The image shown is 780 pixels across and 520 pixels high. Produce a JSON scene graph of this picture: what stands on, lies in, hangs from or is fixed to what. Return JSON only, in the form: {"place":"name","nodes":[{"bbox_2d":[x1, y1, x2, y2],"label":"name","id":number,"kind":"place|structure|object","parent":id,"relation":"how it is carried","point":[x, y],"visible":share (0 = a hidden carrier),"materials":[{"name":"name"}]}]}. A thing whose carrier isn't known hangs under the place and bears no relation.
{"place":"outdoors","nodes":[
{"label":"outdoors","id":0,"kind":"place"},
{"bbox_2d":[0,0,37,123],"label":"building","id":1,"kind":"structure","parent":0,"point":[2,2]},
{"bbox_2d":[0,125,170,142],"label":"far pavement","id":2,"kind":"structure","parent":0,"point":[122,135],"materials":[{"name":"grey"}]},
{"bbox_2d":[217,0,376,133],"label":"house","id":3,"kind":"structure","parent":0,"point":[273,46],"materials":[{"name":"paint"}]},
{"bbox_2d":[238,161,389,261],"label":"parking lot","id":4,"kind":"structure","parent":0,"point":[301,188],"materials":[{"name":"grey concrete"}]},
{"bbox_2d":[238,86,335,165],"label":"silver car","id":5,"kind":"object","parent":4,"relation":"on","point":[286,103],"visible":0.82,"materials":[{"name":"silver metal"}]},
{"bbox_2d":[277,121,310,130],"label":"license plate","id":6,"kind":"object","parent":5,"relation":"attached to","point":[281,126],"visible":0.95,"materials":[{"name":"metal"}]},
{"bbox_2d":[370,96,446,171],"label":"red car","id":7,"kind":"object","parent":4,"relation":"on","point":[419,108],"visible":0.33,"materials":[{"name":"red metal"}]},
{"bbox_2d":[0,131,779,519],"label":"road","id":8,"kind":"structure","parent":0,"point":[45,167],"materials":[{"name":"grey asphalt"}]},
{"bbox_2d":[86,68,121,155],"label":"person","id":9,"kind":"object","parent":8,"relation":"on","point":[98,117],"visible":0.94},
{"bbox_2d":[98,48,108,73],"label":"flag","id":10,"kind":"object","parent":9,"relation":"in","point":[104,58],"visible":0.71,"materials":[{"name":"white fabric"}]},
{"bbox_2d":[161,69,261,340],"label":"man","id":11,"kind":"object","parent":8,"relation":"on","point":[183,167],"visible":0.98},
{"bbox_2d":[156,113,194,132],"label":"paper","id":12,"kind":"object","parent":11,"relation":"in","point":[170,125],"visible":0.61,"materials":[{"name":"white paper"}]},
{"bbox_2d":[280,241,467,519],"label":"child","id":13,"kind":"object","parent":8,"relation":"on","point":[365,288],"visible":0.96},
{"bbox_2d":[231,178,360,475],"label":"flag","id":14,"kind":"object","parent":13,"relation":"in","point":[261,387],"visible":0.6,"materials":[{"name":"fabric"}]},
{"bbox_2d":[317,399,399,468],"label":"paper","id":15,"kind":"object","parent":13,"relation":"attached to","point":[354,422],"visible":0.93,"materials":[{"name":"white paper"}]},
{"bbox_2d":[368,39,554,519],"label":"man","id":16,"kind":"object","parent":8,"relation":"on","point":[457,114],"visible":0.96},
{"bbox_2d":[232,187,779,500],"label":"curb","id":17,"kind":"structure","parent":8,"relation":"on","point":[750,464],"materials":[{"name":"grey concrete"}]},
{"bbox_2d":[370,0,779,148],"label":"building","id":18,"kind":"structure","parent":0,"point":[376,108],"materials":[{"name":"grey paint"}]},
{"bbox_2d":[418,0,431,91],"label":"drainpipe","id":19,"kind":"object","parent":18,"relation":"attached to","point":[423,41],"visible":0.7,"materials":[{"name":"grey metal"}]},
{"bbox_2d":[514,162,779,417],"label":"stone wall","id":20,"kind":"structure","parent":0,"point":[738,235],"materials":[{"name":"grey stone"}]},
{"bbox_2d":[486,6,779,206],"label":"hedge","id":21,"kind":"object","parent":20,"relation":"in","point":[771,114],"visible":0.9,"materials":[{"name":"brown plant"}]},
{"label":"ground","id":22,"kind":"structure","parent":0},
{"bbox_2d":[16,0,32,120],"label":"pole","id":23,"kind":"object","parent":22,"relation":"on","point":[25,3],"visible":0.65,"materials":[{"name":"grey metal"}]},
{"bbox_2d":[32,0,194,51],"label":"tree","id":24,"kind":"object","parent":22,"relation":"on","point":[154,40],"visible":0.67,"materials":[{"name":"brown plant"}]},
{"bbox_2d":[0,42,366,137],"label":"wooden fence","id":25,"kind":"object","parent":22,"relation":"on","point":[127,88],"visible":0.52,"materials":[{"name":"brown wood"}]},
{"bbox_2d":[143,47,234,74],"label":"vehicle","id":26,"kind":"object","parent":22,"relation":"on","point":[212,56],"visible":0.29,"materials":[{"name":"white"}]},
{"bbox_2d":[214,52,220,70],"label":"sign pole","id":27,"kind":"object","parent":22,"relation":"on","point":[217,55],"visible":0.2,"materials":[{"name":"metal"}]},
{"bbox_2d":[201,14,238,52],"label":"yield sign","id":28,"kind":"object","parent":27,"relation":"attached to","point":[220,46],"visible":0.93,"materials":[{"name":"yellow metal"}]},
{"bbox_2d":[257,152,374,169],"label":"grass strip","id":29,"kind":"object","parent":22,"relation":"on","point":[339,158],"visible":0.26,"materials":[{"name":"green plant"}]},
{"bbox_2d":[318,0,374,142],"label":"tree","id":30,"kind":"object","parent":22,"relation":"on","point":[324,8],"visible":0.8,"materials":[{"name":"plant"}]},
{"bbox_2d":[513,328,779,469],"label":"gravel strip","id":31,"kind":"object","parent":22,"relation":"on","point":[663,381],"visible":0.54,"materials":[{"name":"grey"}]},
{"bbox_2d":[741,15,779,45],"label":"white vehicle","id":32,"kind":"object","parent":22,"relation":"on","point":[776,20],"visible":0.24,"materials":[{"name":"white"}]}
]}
□ □ □ □ □
Exercise requirements:
Retype every entry exactly.

Written solution:
The image shown is 780 pixels across and 520 pixels high. Produce a JSON scene graph of this picture: what stands on, lies in, hangs from or is fixed to what. Return JSON only, in the form: {"place":"name","nodes":[{"bbox_2d":[x1, y1, x2, y2],"label":"name","id":number,"kind":"place|structure|object","parent":id,"relation":"how it is carried","point":[x, y],"visible":share (0 = a hidden carrier),"materials":[{"name":"name"}]}]}. A thing whose carrier isn't known hangs under the place and bears no relation.
{"place":"outdoors","nodes":[
{"label":"outdoors","id":0,"kind":"place"},
{"bbox_2d":[0,0,37,123],"label":"building","id":1,"kind":"structure","parent":0,"point":[2,2]},
{"bbox_2d":[0,125,170,142],"label":"far pavement","id":2,"kind":"structure","parent":0,"point":[122,135],"materials":[{"name":"grey"}]},
{"bbox_2d":[217,0,376,133],"label":"house","id":3,"kind":"structure","parent":0,"point":[273,46],"materials":[{"name":"paint"}]},
{"bbox_2d":[238,161,389,261],"label":"parking lot","id":4,"kind":"structure","parent":0,"point":[301,188],"materials":[{"name":"grey concrete"}]},
{"bbox_2d":[238,86,335,165],"label":"silver car","id":5,"kind":"object","parent":4,"relation":"on","point":[286,103],"visible":0.82,"materials":[{"name":"silver metal"}]},
{"bbox_2d":[277,121,310,130],"label":"license plate","id":6,"kind":"object","parent":5,"relation":"attached to","point":[281,126],"visible":0.95,"materials":[{"name":"metal"}]},
{"bbox_2d":[370,96,446,171],"label":"red car","id":7,"kind":"object","parent":4,"relation":"on","point":[419,108],"visible":0.33,"materials":[{"name":"red metal"}]},
{"bbox_2d":[0,131,779,519],"label":"road","id":8,"kind":"structure","parent":0,"point":[45,167],"materials":[{"name":"grey asphalt"}]},
{"bbox_2d":[86,68,121,155],"label":"person","id":9,"kind":"object","parent":8,"relation":"on","point":[98,117],"visible":0.94},
{"bbox_2d":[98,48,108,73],"label":"flag","id":10,"kind":"object","parent":9,"relation":"in","point":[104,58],"visible":0.71,"materials":[{"name":"white fabric"}]},
{"bbox_2d":[161,69,261,340],"label":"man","id":11,"kind":"object","parent":8,"relation":"on","point":[183,167],"visible":0.98},
{"bbox_2d":[156,113,194,132],"label":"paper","id":12,"kind":"object","parent":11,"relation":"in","point":[170,125],"visible":0.61,"materials":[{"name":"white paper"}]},
{"bbox_2d":[280,241,467,519],"label":"child","id":13,"kind":"object","parent":8,"relation":"on","point":[365,288],"visible":0.96},
{"bbox_2d":[231,178,360,475],"label":"flag","id":14,"kind":"object","parent":13,"relation":"in","point":[261,387],"visible":0.6,"materials":[{"name":"fabric"}]},
{"bbox_2d":[317,399,399,468],"label":"paper","id":15,"kind":"object","parent":13,"relation":"attached to","point":[354,422],"visible":0.93,"materials":[{"name":"white paper"}]},
{"bbox_2d":[368,39,554,519],"label":"man","id":16,"kind":"object","parent":8,"relation":"on","point":[457,114],"visible":0.96},
{"bbox_2d":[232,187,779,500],"label":"curb","id":17,"kind":"structure","parent":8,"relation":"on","point":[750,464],"materials":[{"name":"grey concrete"}]},
{"bbox_2d":[370,0,779,148],"label":"building","id":18,"kind":"structure","parent":0,"point":[376,108],"materials":[{"name":"grey paint"}]},
{"bbox_2d":[418,0,431,91],"label":"drainpipe","id":19,"kind":"object","parent":18,"relation":"attached to","point":[423,41],"visible":0.7,"materials":[{"name":"grey metal"}]},
{"bbox_2d":[514,162,779,417],"label":"stone wall","id":20,"kind":"structure","parent":0,"point":[738,235],"materials":[{"name":"grey stone"}]},
{"bbox_2d":[486,6,779,206],"label":"hedge","id":21,"kind":"object","parent":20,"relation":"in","point":[771,114],"visible":0.9,"materials":[{"name":"brown plant"}]},
{"label":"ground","id":22,"kind":"structure","parent":0},
{"bbox_2d":[16,0,32,120],"label":"pole","id":23,"kind":"object","parent":22,"relation":"on","point":[25,3],"visible":0.65,"materials":[{"name":"grey metal"}]},
{"bbox_2d":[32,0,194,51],"label":"tree","id":24,"kind":"object","parent":22,"relation":"on","point":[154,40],"visible":0.67,"materials":[{"name":"brown plant"}]},
{"bbox_2d":[0,42,366,137],"label":"wooden fence","id":25,"kind":"object","parent":22,"relation":"on","point":[127,88],"visible":0.52,"materials":[{"name":"brown wood"}]},
{"bbox_2d":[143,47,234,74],"label":"vehicle","id":26,"kind":"object","parent":22,"relation":"on","point":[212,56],"visible":0.29,"materials":[{"name":"white"}]},
{"bbox_2d":[214,52,220,70],"label":"sign pole","id":27,"kind":"object","parent":22,"relation":"on","point":[217,55],"visible":0.2,"materials":[{"name":"metal"}]},
{"bbox_2d":[201,14,238,52],"label":"yield sign","id":28,"kind":"object","parent":27,"relation":"attached to","point":[220,46],"visible":0.93,"materials":[{"name":"yellow metal"}]},
{"bbox_2d":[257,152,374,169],"label":"grass strip","id":29,"kind":"object","parent":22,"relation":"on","point":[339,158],"visible":0.26,"materials":[{"name":"green plant"}]},
{"bbox_2d":[318,0,374,142],"label":"tree","id":30,"kind":"object","parent":22,"relation":"on","point":[324,8],"visible":0.8,"materials":[{"name":"plant"}]},
{"bbox_2d":[513,328,779,469],"label":"gravel strip","id":31,"kind":"object","parent":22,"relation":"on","point":[663,381],"visible":0.54,"materials":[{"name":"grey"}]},
{"bbox_2d":[741,15,779,45],"label":"white vehicle","id":32,"kind":"object","parent":22,"relation":"on","point":[776,20],"visible":0.24,"materials":[{"name":"white"}]}
]}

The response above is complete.